Translated From The "Revue Du Monde Catholique."
John Tauler.
By Ernest Hello.
History has an astonishing memory. She records the day and hour of battles with exact fidelity. She knows a thousand things. She has recently discovered, if I do not mistake, the name of Julian the Apostate's cook. She remembers everything of little importance. The names of celebrated mistresses who have amused or poisoned renowned personages, are transmitted from age to age. Erudition has been making strides during the last hundred years, as if she had seven-leagued boots. To deserve the admiration and gratitude of mankind, however, she should not have degraded herself, but taken a higher sphere in her progress. Her memory indicates greatness of genius; but she is like calumny, she increases in size as she advances through the centuries. In her labors, researches, and exploits, she has been mostly busied with soldiers, and frequently forgotten God and man. She could not think of everything at once; the hidden history of humanity is yet to be written; the greatest events of the world are secret to this very day; and those who reflect on them are men of a special caste.
If there were question of the battle of Marathon, or of Antony and Cleopatra, our contemporaries would be found well instructed; but do they know John Tauler, the German Tauler, of the Dominican or preaching order?
Master Tauler was a great preacher—powerful and popular. One day he gave a learned discourse, in which he taught the way of perfection, with all his characteristic assurance. To become perfect, he enumerated twenty-four conditions, which he developed before an attentive and brilliant audience. After the sermon, a layman, one of the poorest and most ignorant of his hearers, came to him. History, by one of those distractions so usual for her to have, when there is question of God, has forgotten the name of this individual.
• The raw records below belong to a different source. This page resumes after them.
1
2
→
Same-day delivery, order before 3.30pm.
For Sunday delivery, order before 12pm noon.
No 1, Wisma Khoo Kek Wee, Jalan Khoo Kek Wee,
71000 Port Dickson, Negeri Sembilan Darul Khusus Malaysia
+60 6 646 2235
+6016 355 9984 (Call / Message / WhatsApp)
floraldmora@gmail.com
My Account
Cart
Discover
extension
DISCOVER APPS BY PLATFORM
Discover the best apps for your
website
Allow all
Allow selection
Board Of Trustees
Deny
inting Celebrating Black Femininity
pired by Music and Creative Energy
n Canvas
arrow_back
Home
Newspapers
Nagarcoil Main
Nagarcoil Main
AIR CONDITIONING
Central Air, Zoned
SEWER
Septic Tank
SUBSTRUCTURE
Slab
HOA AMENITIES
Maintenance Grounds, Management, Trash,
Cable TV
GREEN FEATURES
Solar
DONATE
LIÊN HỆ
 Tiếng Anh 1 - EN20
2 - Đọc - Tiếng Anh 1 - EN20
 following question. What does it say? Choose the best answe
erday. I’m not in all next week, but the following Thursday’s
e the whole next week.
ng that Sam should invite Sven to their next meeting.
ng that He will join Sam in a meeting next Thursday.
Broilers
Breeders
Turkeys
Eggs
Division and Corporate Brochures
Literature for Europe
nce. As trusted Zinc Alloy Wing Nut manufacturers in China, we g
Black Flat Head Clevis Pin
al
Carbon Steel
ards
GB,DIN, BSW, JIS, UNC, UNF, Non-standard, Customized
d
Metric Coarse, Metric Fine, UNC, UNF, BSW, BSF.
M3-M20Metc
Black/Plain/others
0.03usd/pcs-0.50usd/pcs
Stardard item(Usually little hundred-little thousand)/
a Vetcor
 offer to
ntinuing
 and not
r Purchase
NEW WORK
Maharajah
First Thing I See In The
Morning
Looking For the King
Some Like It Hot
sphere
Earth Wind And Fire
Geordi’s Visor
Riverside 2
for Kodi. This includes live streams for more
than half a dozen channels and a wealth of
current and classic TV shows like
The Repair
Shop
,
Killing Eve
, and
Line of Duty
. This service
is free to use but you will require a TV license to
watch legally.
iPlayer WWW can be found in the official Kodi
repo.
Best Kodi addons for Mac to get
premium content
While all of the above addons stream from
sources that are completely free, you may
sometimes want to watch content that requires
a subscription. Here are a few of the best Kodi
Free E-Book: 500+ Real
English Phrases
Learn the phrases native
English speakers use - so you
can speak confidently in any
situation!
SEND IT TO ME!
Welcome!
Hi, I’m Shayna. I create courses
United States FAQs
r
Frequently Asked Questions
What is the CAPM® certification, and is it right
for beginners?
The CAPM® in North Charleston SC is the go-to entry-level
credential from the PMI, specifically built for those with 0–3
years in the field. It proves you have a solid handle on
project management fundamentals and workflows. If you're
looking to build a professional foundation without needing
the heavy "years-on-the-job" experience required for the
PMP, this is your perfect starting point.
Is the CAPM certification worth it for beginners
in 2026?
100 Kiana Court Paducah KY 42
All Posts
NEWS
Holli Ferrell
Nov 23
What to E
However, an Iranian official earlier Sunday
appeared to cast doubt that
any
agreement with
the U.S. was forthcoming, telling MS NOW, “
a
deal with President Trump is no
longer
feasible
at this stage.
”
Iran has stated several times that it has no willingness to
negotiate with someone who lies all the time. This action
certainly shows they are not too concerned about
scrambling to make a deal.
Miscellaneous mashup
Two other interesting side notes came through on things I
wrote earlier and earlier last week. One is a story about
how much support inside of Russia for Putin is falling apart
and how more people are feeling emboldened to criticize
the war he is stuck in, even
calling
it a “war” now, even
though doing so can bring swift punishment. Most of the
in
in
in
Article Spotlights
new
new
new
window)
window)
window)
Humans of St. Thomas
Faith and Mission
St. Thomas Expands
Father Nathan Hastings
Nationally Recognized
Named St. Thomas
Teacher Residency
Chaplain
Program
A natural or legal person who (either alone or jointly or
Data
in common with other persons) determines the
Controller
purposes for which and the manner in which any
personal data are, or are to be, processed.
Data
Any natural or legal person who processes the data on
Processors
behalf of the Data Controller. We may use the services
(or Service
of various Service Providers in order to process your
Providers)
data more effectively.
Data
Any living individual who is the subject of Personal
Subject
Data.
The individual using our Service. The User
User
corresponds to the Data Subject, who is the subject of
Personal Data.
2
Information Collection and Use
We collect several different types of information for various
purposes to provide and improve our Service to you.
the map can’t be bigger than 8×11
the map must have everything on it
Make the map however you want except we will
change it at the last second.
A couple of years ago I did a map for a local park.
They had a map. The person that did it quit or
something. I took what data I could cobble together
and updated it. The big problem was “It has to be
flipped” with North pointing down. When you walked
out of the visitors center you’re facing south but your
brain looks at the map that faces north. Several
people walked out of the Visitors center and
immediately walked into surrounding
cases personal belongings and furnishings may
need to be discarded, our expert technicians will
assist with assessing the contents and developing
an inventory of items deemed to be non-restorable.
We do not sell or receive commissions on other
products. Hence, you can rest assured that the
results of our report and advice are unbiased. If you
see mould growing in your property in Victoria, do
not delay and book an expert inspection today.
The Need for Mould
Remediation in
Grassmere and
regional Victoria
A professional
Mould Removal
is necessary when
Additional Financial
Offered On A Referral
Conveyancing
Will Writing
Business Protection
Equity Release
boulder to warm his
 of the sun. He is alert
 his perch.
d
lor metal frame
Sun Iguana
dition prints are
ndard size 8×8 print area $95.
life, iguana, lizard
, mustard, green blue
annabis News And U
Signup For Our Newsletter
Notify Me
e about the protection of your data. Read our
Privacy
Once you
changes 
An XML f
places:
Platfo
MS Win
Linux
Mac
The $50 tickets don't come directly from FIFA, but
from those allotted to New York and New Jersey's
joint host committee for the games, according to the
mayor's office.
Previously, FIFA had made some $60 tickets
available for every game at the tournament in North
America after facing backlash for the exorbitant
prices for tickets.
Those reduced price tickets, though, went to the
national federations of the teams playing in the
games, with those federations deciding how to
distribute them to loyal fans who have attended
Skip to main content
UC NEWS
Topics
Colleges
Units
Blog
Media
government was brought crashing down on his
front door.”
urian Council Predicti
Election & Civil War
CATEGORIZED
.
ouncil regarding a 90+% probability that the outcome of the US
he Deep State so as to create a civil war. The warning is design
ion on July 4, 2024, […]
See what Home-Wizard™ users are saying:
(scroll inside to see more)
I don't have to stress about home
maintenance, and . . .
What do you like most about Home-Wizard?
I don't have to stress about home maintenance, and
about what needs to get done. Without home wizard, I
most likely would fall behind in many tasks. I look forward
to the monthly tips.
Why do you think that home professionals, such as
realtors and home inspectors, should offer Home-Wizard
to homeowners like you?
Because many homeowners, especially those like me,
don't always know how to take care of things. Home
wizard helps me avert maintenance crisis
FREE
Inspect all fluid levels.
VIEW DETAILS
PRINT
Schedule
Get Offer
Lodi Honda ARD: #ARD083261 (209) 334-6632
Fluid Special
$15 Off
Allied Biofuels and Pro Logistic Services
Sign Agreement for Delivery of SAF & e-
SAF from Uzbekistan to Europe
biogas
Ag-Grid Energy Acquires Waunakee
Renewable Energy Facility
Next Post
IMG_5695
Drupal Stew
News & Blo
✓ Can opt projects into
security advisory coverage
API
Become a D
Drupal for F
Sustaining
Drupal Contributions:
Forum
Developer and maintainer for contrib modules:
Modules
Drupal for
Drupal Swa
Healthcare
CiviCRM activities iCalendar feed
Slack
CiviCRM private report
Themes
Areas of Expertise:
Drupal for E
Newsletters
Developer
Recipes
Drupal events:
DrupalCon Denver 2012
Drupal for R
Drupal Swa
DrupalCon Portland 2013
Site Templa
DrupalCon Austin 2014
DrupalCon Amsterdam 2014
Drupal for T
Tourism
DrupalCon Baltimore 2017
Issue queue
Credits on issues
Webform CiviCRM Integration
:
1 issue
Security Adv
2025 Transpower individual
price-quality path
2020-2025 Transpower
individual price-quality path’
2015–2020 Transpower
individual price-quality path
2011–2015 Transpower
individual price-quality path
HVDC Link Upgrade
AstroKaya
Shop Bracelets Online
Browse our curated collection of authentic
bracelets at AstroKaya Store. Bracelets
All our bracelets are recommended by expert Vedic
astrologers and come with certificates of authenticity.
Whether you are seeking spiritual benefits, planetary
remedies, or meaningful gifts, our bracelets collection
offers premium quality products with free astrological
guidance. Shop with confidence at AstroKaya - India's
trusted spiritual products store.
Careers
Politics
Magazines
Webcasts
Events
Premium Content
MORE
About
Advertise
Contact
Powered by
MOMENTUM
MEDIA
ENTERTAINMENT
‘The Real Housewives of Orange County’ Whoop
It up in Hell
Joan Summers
This simple layman said to Tauler:
"Master, the letter kills, and the spirit gives life; but you are a Pharisee."
Doctor Tauler: "My son, I am now old, and no one has ever spoken to me in this manner."
The Layman: "You think I speak too bluntly to you; but it is your own fault; and I can prove that what I say to you is true."
Doctor Tauler: "You will do me a favor, for I have never loved the Pharisees."